Im Bahnhof kann man eine Ausstellung zum Bau des Seikan-Tunnels und einen kleiner Vergnügungspark (…) besuchen. Auch werden Führungen durch die ausgedehnten Kavernen angeboten, in denen unter anderem ein Kraftwerk zur (Not)Stromversorgung und starke Pumpen stehen, um den bedingt durch poröses Gestein stark leckenden Tunnel wasserfrei zu halten. Die schrägen Stollen zur Erdoberfläche dienen als Evakuierungsmöglichkeit, sind aber normalerweise nicht frei zugänglich."

Die Fahrt im Tunnel dauert 24 Minuten. Um 22.00 Uhr erreichen wir schließlich Hakodate.

Samstag, 12. Dezember 2009

JLPT4

Am 06.12. war es endlich soweit. Ich fuhr zur Japanischprüfung nach Düsseldorf.

Seit genau 25 Jahren wird die Japanischprüfung in der Volkshochschule in Düsseldorf abgehalten. Damals waren es 76 Bewerber, diesmal 576. Düsseldorf, die "japanische Hauptstadt in Europa" war vor 25 Jahren die erste Stadt Europas, in der Japanischprüfungen abgehalten wurden. Darauf ist die VHS Düsseldorf besonders stolz. Seit einiger Zeit kann man die Prüfung auch in Stuttgart und Berlin ablegen. Sie findet, weltweit, immer am 1. Sonntag im Dezember statt. In diesem Jahr waren es einige zehntausend Prüflinge, die zum Test angetreten waren.
————————
Schriftliche Aufgaben
A - Erkläre anhand des Textauszugs in ein bis drei Sätzen, wozu in den Kavernen des Tunnels starke Pumpen stehen.
B - Fasse bitte den Absatz des Textauszugs, der mit „Seit genau 25 Jahren“ beginnt, als kurze Stichpunktliste zusammen und behalte dabei seine wichtigsten Fakten bei.
C - Schreibe den Bericht über die Japanischprüfung in Düsseldorf nach seinem letzten Satz weiter.
————————
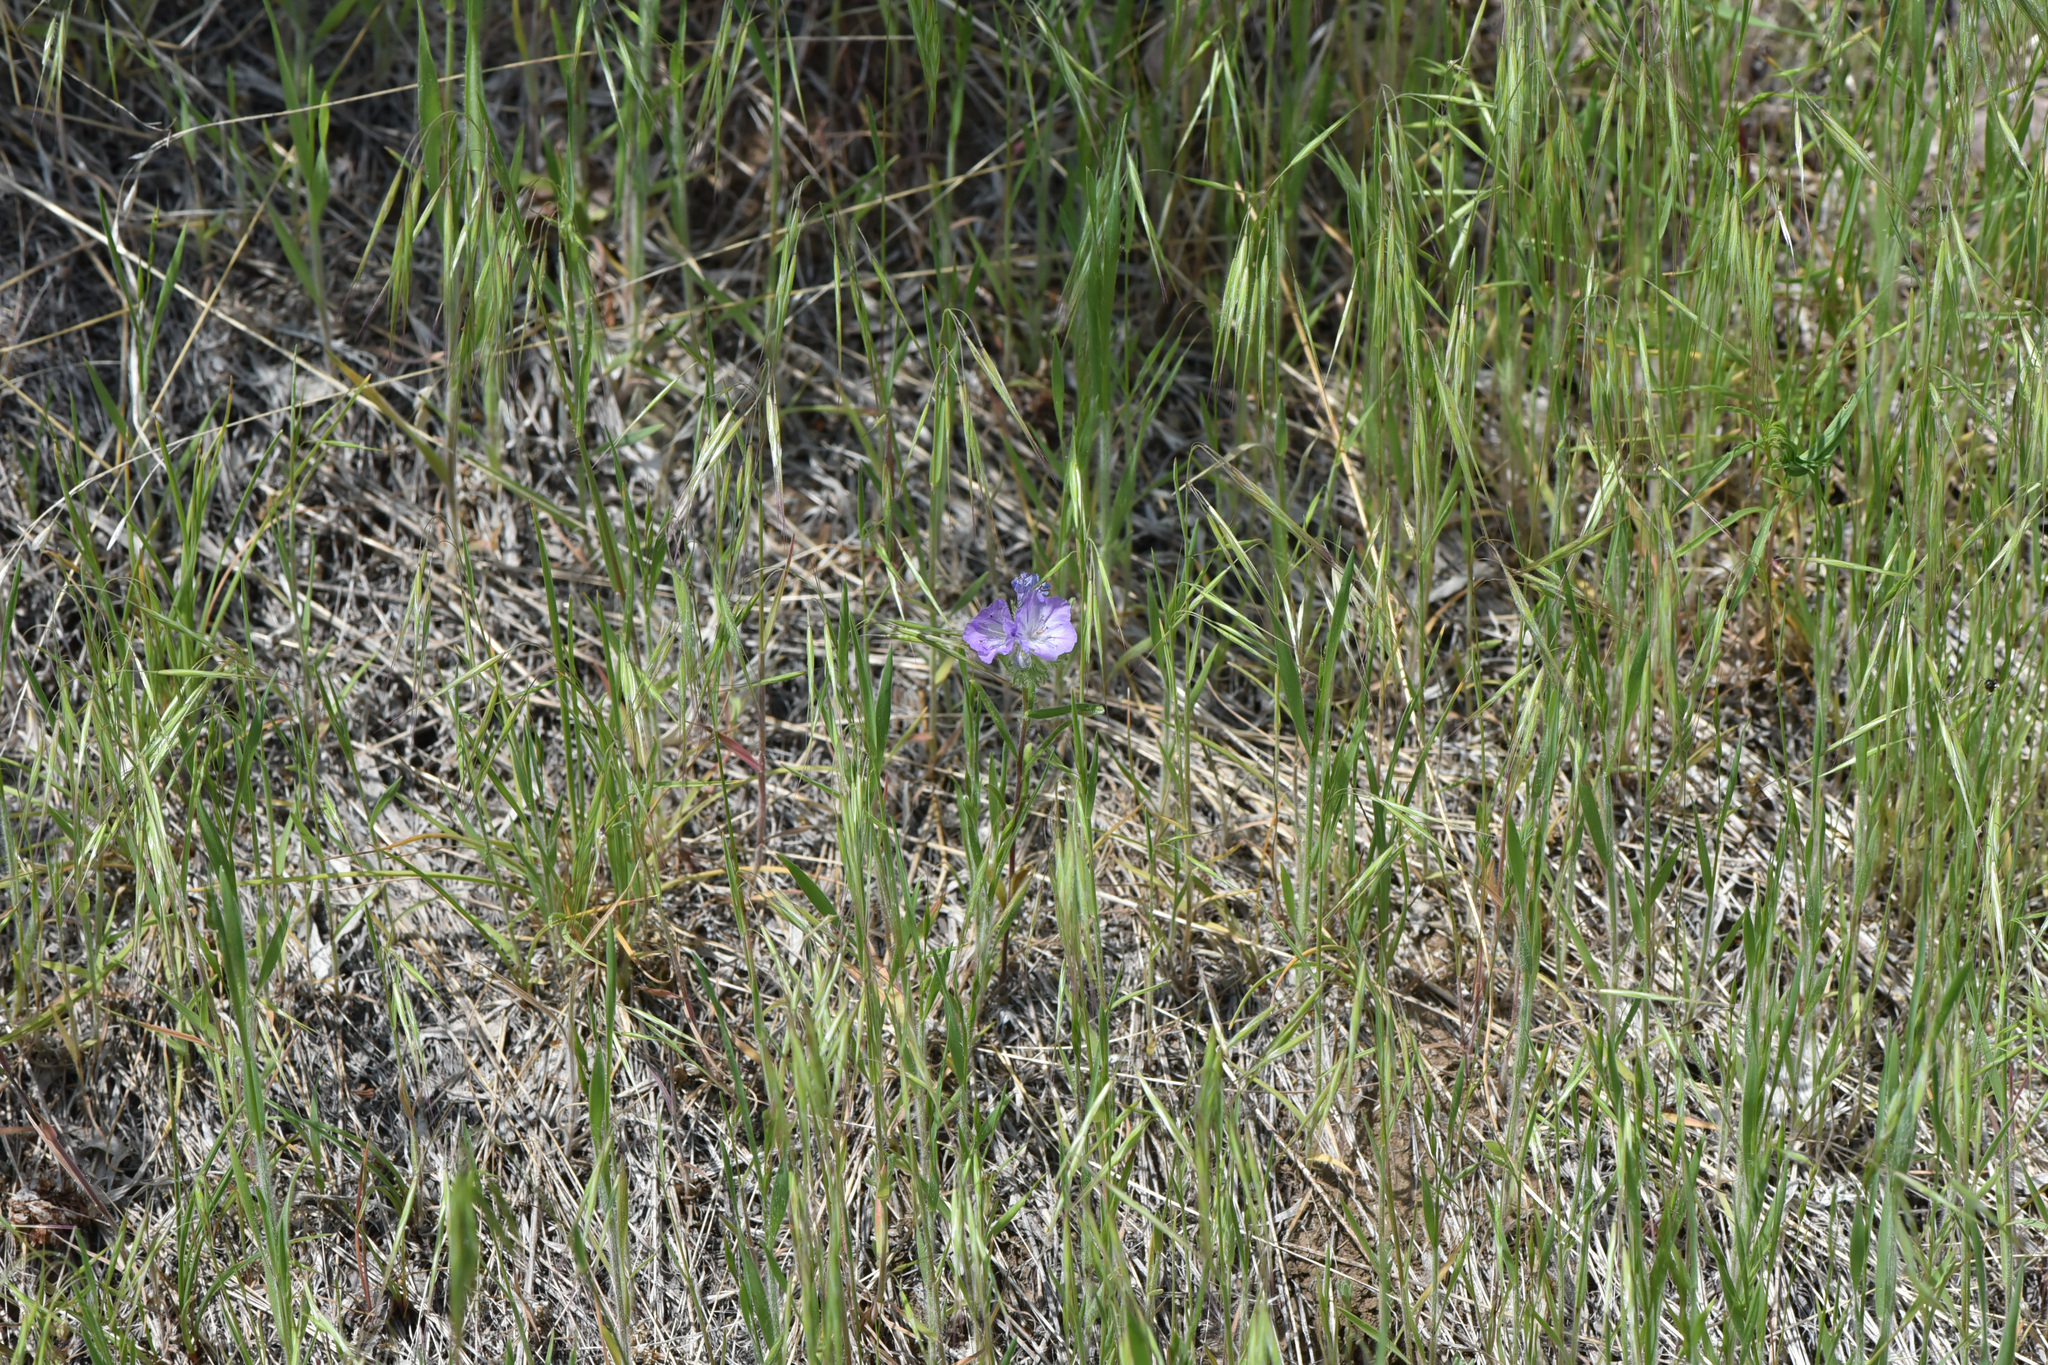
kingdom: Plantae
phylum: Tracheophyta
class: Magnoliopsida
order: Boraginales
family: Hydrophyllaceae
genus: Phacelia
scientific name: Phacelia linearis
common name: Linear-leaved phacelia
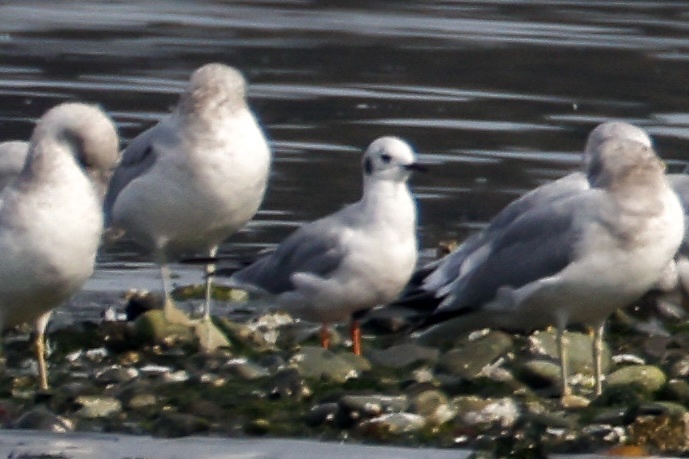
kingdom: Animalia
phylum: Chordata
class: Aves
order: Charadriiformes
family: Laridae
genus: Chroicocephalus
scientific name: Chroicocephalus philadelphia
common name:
————————
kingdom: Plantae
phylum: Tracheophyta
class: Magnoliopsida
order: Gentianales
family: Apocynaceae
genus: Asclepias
————————
Ergebnisse der Aufgaben
A - Die starken Pumpen halten den Tunnel wasserfrei. Das ist nötig, weil der Tunnel wegen des porösen Gesteins stark leckt.

B -
- Die Japanischprüfung findet seit 25 Jahren in der Volkshochschule Düsseldorf statt.
- Damals gab es 76 Bewerber, diesmal 576.
- Düsseldorf war vor 25 Jahren die erste Stadt Europas mit Japanischprüfungen, worauf die VHS besonders stolz ist.
- Seit einiger Zeit ist die Prüfung auch in Stuttgart und Berlin möglich.
- Sie findet weltweit immer am 1. Sonntag im Dezember statt.
- In diesem Jahr traten einige zehntausend Prüflinge an.

C -
Die meisten Teilnehmer machten die JLPT4 Prüfung, unterste von 4 Stufen. Voraussetzung dafür ist, etwa 120 Kanji (die gebräuchlichsten) zu kennen, etwa 800 Vokabeln gelernt zu haben, einen einfachen Text lesen zu können, sowie Fragen hierzu und zu Hörbeispielen zu verstehen und diese Fragen zu beantworten.
Wir Prüflinge der untersten Stufe saßen in einem großen Saal an langen Tischreihen. Jedem war sein Platz zugewiesen. Auf dem Tisch waren Trennwände aufgestellt, so dass man nicht vom Nachbarn abschreiben konnte. Dazu hätte man allerdings auch keine Zeit gehabt, denn für die Prüfung, in der in drei Teilen insgesamt 112 Fragen gestellt wurden, die im Multiple Choice Verfahren (4 Antwortvorgaben, jeweils eine war richtig) zu beantworten waren, hatten wir insgesamt 100 Minuten Zeit.

In den Wochen vor dem Test hatte ich fast jeden Tag intensiv Japanisch gelernt. Man kann aus dem Internet alle möglichen Lernhilfen herunterladen und sogar online lernen. Auch habe ich mir in Japan dieses Buch mit den Prüfungen der Jahre 2004 bis 2006 gekauft. Es enthält auch 2 CDs für die Hörbeispiele. Eine sehr gute Lernhilfe.



Geholfen haben mir auch Tetsuo, im "Fernstudium" per Chat, sowie Kurikosan, meine Japanischlehrerin an der VHS in Münster. Kuriko hat es sich auch nicht nehmen lassen, uns 5 Testkandidaten vom Fortgeschrittenenkurs der VHS durch ihre Anwesenheit in Düsseldorf zur Seite zu stehen. "Kurikosan to Tetsuosan wa, doumo arigatou gozaimashita!"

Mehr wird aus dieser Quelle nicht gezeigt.